What is a possible mapping for two given sets? Suppose I a set of integers $n=\{0,1,2,...,80\}$ and $m=\{0,0,0,1,1,1,0,0,0,1,1,1,0,0,0,1,1,1,2,2,2,2,2,2,2,2,2,...\text{repeats from start}...\}$
where $|n|=|m|=81.$ What is a function that describes the mapping $n$ to $m$? I was able to get one if $m$ were to be $\{0,1,2,3,4,5,0,1,2,....,7,8,9,10,11,12,13,14,15,...\text{repeats from start}...\}$ using a couple of floor functions and mods but that is not what I am looking for.
 A: This is what you are looking for
$$f(k)=\begin{cases}
 2, & \left(\left\lfloor \frac{\left\lfloor \frac{k}{3}\right\rfloor }{3}\right\rfloor
   -2\right) \bmod 3=0 \\
 1, & \left(\left\lfloor \frac{k}{3}\right\rfloor -\left\lfloor \frac{\left\lfloor
   \frac{k}{3}\right\rfloor }{9}\right\rfloor \right) \bmod 2 \neq 0\\
 0, & \text{otherwise.}
\end{cases}$$
A: "What is a function that maps n to m?"  Um,.... what you just said was a  function that maps $n$ to $m$.  Functions don't need algebraic formulas or rules.  Any mapping IS a function. 
But if you want description:
Let $k  = 27a + 9b + 3c +d$ be the unique expression of $k$ as base three numbers.  That is $a,b,c,d \in \{0,1,2\}$.

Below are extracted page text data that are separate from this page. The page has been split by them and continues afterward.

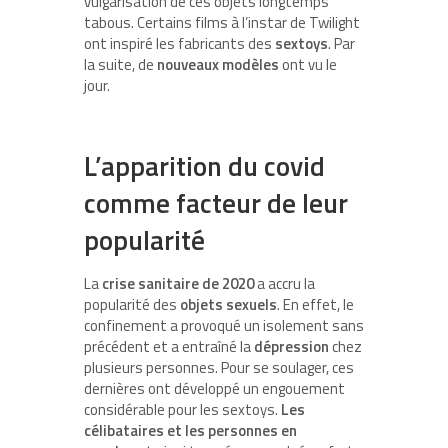
vulgarisation de ces objets longtemps
tabous. Certains films à l’instar de Twilight
ont inspiré les fabricants des
sextoys
. Par
la suite, de
nouveaux modèles
ont vu le
jour.
L’apparition du covid
comme facteur de leur
popularité
La
crise sanitaire de 2020
a accru la
popularité des
objets sexuels
. En effet, le
confinement a provoqué un isolement sans
précédent et a entraîné la
dépression
chez
plusieurs personnes. Pour se soulager, ces
dernières ont développé un engouement
considérable pour les sextoys.
Les
célibataires et les personnes en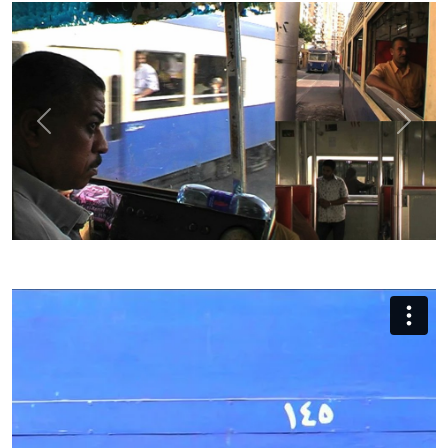
Previous
Next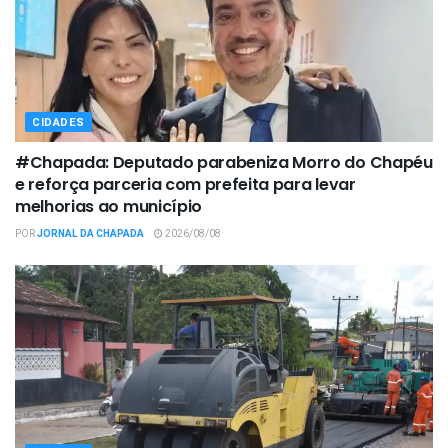
CIDADES
#Chapada: Deputado parabeniza Morro do Chapéu
e reforça parceria com prefeita para levar
melhorias ao município
POR
JORNAL DA CHAPADA
2026/08/08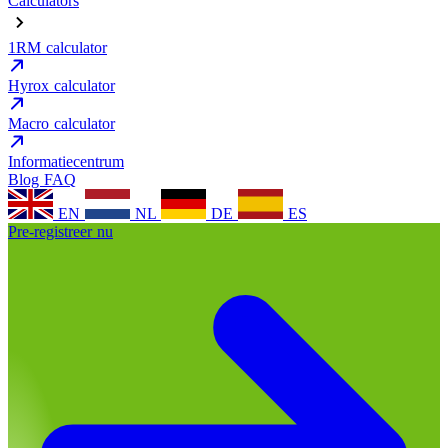
Calculators
1RM calculator
Hyrox calculator
Macro calculator
Informatiecentrum
Blog
FAQ
EN
NL
DE
ES
Pre-registreer nu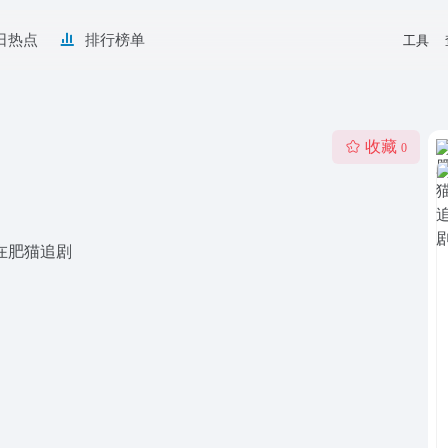
日热点
排行榜单
工具
收藏
0
在肥猫追剧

$f(k) =\begin{cases}2&\text{if }b = 2\\1&\text{if }b\ne 2\text{ and }b+c\text{ is odd}\\0&b\ne 2\text{ and }b+c\text{ is even}\end{cases}$.
.....
I guess another way putting it is
$f(x) = 2$ if $[\frac{[\frac{[\frac x3]}3]}3]\equiv 2\pmod 3$
Otherwise $f(x) =1$ if $ [\frac x3]$ is odd.
Otherwise $f(x) = 0$.
where $[]$ is the greatest integer function.